Newswise — In 1996, Sarah Dutton, studying abroad in Mexico, went to a local hospital to get treatment for a second-degree sunburn. Although she spoke some Spanish, she still felt vulnerable about seeking care in another country. “When we come for medical care, we’re in pain, we’re on medication, we’re confused, we’re angry, we’re altered from our normal selves,” she says. “Add a language barrier to that, and it’s very difficult. There was such a divide between me and my doctor. If someone had said, ‘Hi, how are you?’ … just spoken in my own language, I would have felt better.”

Since 2002, Dutton has been preparing nurses (as well as physicians and public health professionals) to break down these language barriers. At the Johns Hopkins School of Nursing, her beginner, intermediate, and advanced Spanish classes cover medical terminology and cultural competence. This year, she will also unveil Beginning Spanish for Medical Personnel, a noncredit class taught through a combination of online and in-person lessons for registered nurses and healthcare providers who are already working with patients. Conversational Spanish for Healthcare Professionals, Level 2, runs May 12–June 16 and is currently accepting students.

At the Johns Hopkins Hospital, the number of limited English proficiency (LEP) patients has skyrocketed in the past four years. In 2013, there were nearly 50,000 requests for interpretation services, more than double the number of requests in 2009. Fifty-seven percent of them were for Spanish-speaking patients.

The Civil Rights Act of 1964, which prohibits discrimination based on national origin, requires interpreters for hospitals that receive federal funding. Johns Hopkins Medicine International’s thriving Language Access Services’ department (LAS) has 18 full-time interpreters and 45 floaters — many of whom have passed a rigorous two-year testing period to become certified — who interpret in-person and by phone and video in 111 languages 24 hours a day.

To “teach [healthcare providers] to develop that capacity for connection,” Dutton says, the classes cover enough Spanish vocabulary for nurses to react to conversations in a medical setting. To do this, they learn to use the theory of circumlocution, or speaking around a word. For example, if they don’t know the word “otorrinolaringólogo” (otolaryngologist), they can say “un medico para enfermedades de los oídos, la naríz y la garganta” (a doctor for illnesses of the ears, nose, and throat).

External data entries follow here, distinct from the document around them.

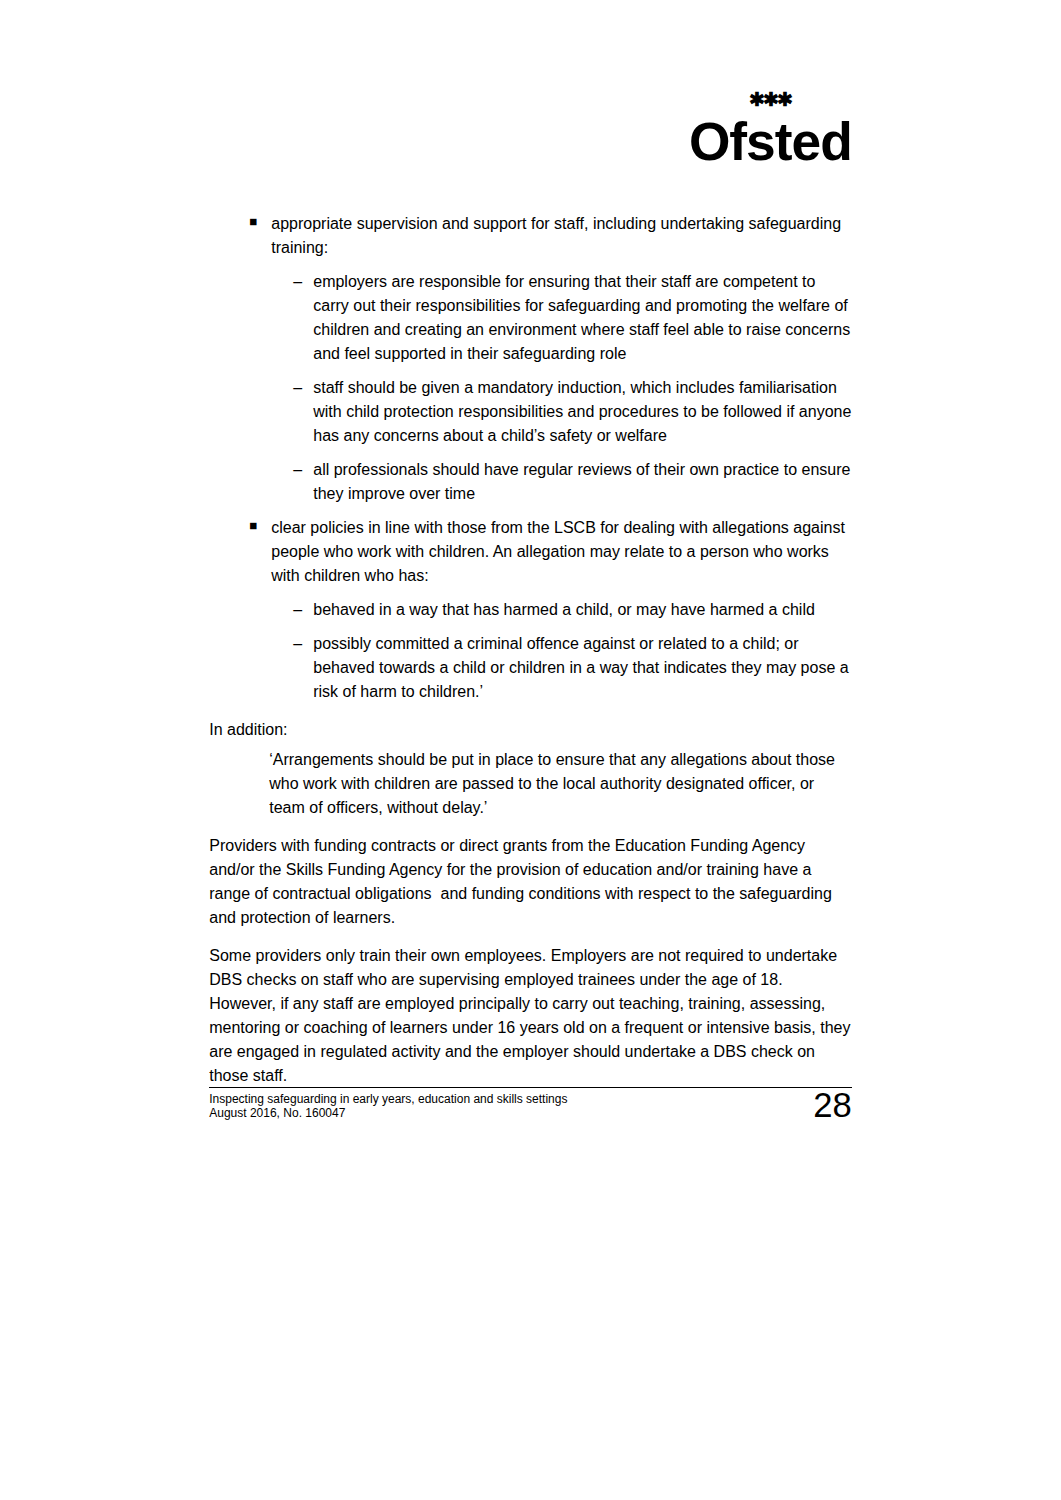✱✱✱ Ofsted
appropriate supervision and support for staff, including undertaking safeguarding training:
employers are responsible for ensuring that their staff are competent to carry out their responsibilities for safeguarding and promoting the welfare of children and creating an environment where staff feel able to raise concerns and feel supported in their safeguarding role
staff should be given a mandatory induction, which includes familiarisation with child protection responsibilities and procedures to be followed if anyone has any concerns about a child’s safety or welfare
all professionals should have regular reviews of their own practice to ensure they improve over time
clear policies in line with those from the LSCB for dealing with allegations against people who work with children. An allegation may relate to a person who works with children who has:
behaved in a way that has harmed a child, or may have harmed a child
possibly committed a criminal offence against or related to a child; or behaved towards a child or children in a way that indicates they may pose a risk of harm to children.’
In addition:
‘Arrangements should be put in place to ensure that any allegations about those who work with children are passed to the local authority designated officer, or team of officers, without delay.’
Providers with funding contracts or direct grants from the Education Funding Agency and/or the Skills Funding Agency for the provision of education and/or training have a range of contractual obligations and funding conditions with respect to the safeguarding and protection of learners.
Some providers only train their own employees. Employers are not required to undertake DBS checks on staff who are supervising employed trainees under the age of 18. However, if any staff are employed principally to carry out teaching, training, assessing, mentoring or coaching of learners under 16 years old on a frequent or intensive basis, they are engaged in regulated activity and the employer should undertake a DBS check on those staff.
28 Inspecting safeguarding in early years, education and skills settings
August 2016, No. 160047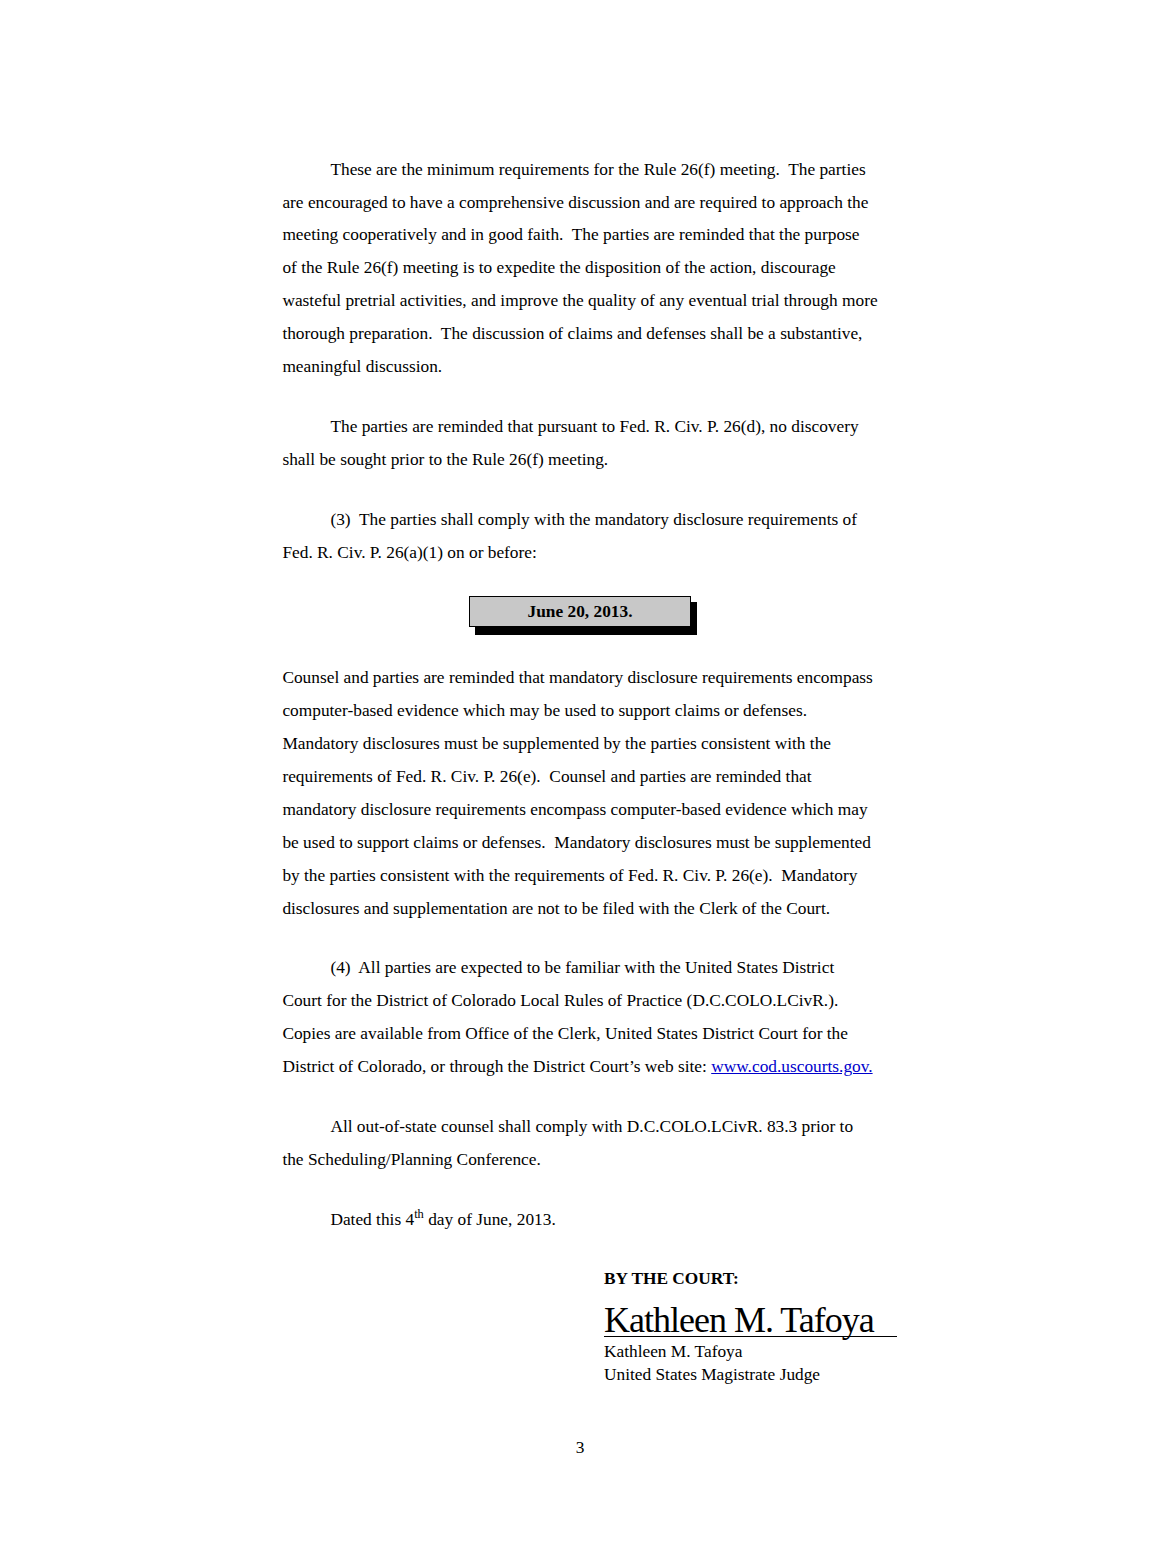These are the minimum requirements for the Rule 26(f) meeting. The parties are encouraged to have a comprehensive discussion and are required to approach the meeting cooperatively and in good faith. The parties are reminded that the purpose of the Rule 26(f) meeting is to expedite the disposition of the action, discourage wasteful pretrial activities, and improve the quality of any eventual trial through more thorough preparation. The discussion of claims and defenses shall be a substantive, meaningful discussion.
The parties are reminded that pursuant to Fed. R. Civ. P. 26(d), no discovery shall be sought prior to the Rule 26(f) meeting.
(3) The parties shall comply with the mandatory disclosure requirements of Fed. R. Civ. P. 26(a)(1) on or before:
June 20, 2013.
Counsel and parties are reminded that mandatory disclosure requirements encompass computer-based evidence which may be used to support claims or defenses. Mandatory disclosures must be supplemented by the parties consistent with the requirements of Fed. R. Civ. P. 26(e). Counsel and parties are reminded that mandatory disclosure requirements encompass computer-based evidence which may be used to support claims or defenses. Mandatory disclosures must be supplemented by the parties consistent with the requirements of Fed. R. Civ. P. 26(e). Mandatory disclosures and supplementation are not to be filed with the Clerk of the Court.
(4) All parties are expected to be familiar with the United States District Court for the District of Colorado Local Rules of Practice (D.C.COLO.LCivR.). Copies are available from Office of the Clerk, United States District Court for the District of Colorado, or through the District Court’s web site: www.cod.uscourts.gov.
All out-of-state counsel shall comply with D.C.COLO.LCivR. 83.3 prior to the Scheduling/Planning Conference.
Dated this 4th day of June, 2013.
BY THE COURT:
Kathleen M. Tafoya
Kathleen M. Tafoya
United States Magistrate Judge
3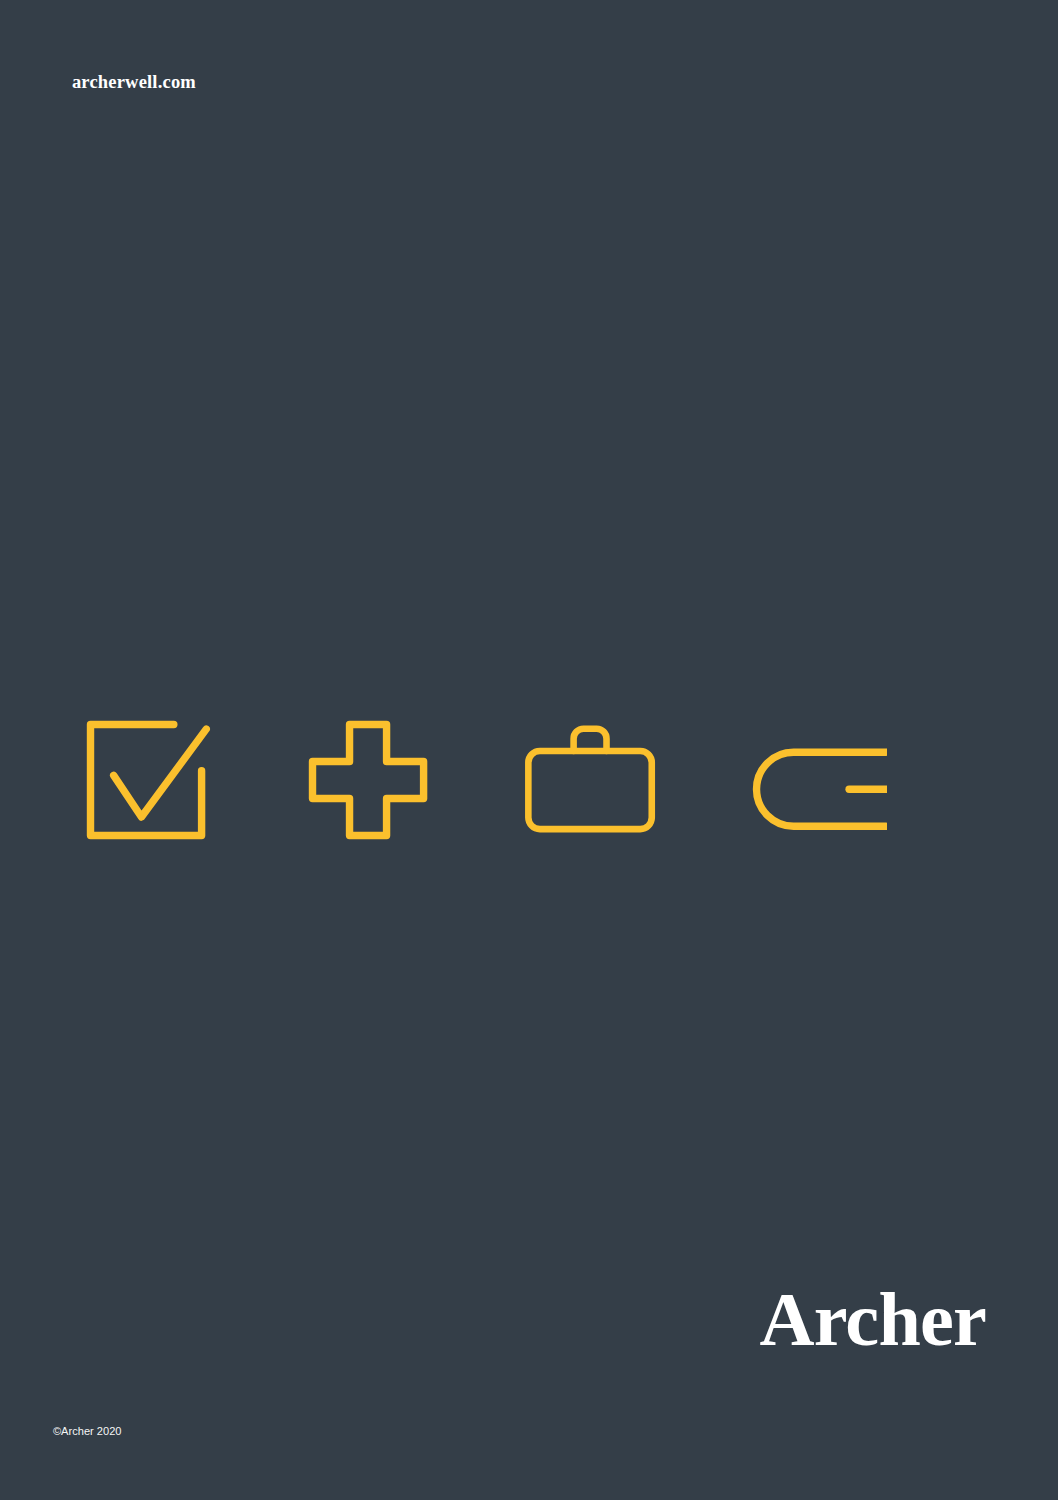archerwell.com
Archer
©Archer 2020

During a final exam, all students take health histories of interpreters playing the role of a patient. For LEP patients, “coming [to Hopkins] is like landing on the moon,” says Robert Stucky, a Spanish-language interpreter and a frequent volunteer during Dutton’s final exams. “Being sensitive to that is huge.” Intermediate students also shadow interpreters to get a behind-the-scenes look at their jobs.

As a nurse practitioner with Weill Cornell Internal Medicine Associates at New York Presbyterian Hospital, Anthony Pho, works with a patient population that is 30 to 40 percent Spanish-speaking. Because he can make a verbal connection with them, “[my patients] are more willing to be honest about what is happening in their lives,” says Pho, a master's program graduate of Johns Hopkins Nursing. “They also trust me more with their medical care.”

Dutton also covers specific Hispanic and Latino cultural beliefs, such as the concept of the mal de ojo, or “the evil eye.” Say a mother visits a clinic with her sick child. Trying to develop a rapport, a nurse compliments the child, calling him “strong” and “beautiful.” But the mother suddenly looks uncomfortable. That’s because some in the Latino culture believe that children who receive compliments are more susceptible to illnesses from the mal de ojo. Nurses familiar with this belief system will know to touch the baby’s shoulder or his blanket—a gesture thought to offer protection from the evil eye—while offering compliments.

Nurses also learn about the economic and social challenges that Spanish-speaking patients could be facing. They may fear deportation; may be struggling financially; may be separated from families who stayed in their home countries.

“You can have all the medical information that patients need to be well, but if you cannot communicate it effectively, it doesn’t matter,” Dutton says.